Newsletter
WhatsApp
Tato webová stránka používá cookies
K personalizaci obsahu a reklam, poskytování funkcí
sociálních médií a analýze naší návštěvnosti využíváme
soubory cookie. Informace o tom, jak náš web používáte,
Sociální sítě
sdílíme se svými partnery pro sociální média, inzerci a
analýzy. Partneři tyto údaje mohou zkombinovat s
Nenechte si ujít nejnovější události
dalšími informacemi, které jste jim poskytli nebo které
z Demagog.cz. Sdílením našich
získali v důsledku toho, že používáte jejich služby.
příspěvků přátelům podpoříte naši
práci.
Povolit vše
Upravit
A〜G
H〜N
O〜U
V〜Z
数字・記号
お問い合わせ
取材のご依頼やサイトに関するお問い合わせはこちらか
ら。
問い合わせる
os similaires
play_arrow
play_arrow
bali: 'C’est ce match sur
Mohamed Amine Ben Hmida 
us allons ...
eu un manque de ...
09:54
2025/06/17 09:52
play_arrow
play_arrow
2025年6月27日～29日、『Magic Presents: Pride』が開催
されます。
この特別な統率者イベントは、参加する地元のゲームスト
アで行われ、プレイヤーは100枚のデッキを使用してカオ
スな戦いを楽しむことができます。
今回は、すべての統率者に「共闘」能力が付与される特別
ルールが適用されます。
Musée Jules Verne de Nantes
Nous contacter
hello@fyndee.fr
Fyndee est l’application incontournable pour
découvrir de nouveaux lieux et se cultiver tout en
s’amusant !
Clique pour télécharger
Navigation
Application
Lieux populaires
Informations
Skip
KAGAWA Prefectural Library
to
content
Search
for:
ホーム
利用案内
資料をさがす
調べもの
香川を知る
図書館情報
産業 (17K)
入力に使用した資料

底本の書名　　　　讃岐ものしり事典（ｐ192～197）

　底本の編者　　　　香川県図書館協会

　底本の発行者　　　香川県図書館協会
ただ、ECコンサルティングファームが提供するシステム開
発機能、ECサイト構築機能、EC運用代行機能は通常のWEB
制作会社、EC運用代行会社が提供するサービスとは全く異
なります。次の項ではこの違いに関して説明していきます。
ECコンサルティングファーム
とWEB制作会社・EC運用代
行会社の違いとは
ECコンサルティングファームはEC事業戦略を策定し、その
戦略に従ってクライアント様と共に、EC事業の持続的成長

:::::

# [Your instructions]
A complete answer lists each line of the data that holds the word "používáte".

# [Solution for this exercise]
soubory cookie. Informace o tom, jak náš web používáte,
získali v důsledku toho, že používáte jejich služby.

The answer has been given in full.